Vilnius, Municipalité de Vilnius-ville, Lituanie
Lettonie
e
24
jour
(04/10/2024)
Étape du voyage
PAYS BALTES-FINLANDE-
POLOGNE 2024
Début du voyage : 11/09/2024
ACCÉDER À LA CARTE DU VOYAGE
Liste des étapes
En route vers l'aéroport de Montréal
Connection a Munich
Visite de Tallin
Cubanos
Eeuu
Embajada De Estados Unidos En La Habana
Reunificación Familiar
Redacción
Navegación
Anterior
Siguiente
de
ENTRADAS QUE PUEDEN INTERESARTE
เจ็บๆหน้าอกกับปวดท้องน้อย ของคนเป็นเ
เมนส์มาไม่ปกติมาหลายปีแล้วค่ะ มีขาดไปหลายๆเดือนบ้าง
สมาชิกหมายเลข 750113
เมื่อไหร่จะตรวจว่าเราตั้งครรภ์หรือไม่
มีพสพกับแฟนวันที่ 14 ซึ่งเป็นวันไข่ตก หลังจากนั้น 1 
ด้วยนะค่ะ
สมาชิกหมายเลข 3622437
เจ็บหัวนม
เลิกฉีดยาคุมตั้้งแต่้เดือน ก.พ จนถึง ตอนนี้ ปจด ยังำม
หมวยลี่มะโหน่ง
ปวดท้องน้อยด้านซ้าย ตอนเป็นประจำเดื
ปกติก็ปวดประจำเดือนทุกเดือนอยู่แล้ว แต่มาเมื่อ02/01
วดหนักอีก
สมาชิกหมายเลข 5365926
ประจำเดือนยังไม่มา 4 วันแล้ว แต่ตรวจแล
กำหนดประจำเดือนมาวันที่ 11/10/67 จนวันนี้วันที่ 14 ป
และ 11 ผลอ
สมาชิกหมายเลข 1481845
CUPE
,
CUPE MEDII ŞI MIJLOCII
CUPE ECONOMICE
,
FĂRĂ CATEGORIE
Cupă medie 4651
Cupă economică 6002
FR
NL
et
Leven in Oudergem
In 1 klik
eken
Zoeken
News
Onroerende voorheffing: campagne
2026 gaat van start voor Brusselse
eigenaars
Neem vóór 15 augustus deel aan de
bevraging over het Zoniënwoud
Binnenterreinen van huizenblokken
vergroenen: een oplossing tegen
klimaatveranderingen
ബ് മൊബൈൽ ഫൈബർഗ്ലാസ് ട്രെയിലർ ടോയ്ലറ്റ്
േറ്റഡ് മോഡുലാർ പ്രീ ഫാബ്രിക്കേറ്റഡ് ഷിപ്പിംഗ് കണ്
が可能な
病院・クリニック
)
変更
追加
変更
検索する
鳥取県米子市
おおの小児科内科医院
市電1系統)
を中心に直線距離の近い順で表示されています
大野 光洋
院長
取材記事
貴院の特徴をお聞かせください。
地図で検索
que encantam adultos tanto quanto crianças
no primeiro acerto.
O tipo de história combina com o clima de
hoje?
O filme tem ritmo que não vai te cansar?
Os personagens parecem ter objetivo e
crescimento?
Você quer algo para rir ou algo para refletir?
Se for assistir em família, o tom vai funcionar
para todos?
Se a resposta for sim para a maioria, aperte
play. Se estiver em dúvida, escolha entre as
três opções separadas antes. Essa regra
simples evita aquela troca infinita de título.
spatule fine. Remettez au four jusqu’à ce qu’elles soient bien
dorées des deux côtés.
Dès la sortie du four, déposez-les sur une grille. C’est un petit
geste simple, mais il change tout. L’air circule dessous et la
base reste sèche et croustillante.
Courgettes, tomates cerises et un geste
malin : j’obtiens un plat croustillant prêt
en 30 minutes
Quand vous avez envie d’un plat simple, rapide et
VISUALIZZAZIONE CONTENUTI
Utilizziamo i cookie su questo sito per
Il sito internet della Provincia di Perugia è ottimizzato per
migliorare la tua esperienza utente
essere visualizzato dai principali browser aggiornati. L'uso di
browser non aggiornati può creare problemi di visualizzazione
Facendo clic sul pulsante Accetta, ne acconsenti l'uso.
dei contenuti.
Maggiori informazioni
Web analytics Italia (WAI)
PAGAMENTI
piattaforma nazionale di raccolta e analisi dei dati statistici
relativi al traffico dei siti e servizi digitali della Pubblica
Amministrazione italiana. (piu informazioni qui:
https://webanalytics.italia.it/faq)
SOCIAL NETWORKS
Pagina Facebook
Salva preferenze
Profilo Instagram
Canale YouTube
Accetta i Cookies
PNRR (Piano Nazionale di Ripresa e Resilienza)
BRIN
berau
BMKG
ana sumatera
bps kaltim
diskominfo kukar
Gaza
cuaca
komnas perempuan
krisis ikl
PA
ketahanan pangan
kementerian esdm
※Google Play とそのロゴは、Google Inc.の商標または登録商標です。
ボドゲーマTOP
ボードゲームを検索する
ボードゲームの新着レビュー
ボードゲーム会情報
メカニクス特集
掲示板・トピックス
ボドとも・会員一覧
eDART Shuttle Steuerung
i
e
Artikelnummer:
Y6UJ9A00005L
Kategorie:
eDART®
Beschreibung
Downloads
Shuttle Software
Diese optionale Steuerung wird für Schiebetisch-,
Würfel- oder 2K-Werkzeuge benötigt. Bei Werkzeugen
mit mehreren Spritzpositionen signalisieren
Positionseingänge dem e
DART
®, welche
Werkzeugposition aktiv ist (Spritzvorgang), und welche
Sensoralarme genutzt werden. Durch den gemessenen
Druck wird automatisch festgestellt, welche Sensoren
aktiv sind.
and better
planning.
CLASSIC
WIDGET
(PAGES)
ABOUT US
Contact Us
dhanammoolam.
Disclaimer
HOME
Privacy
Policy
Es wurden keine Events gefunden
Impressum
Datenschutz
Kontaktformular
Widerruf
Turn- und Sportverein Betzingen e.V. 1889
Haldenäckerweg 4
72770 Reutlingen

■ Problem description
Copy the records from their first line through the line containing "Visite de Tallin", switching "Connection" to "Correspondance" and leaving everything else unchanged.

■ Response to this task
Vilnius, Municipalité de Vilnius-ville, Lituanie
Lettonie
e
24
jour
(04/10/2024)
Étape du voyage
PAYS BALTES-FINLANDE-
POLOGNE 2024
Début du voyage : 11/09/2024
ACCÉDER À LA CARTE DU VOYAGE
Liste des étapes
En route vers l'aéroport de Montréal
Correspondance a Munich
Visite de Tallin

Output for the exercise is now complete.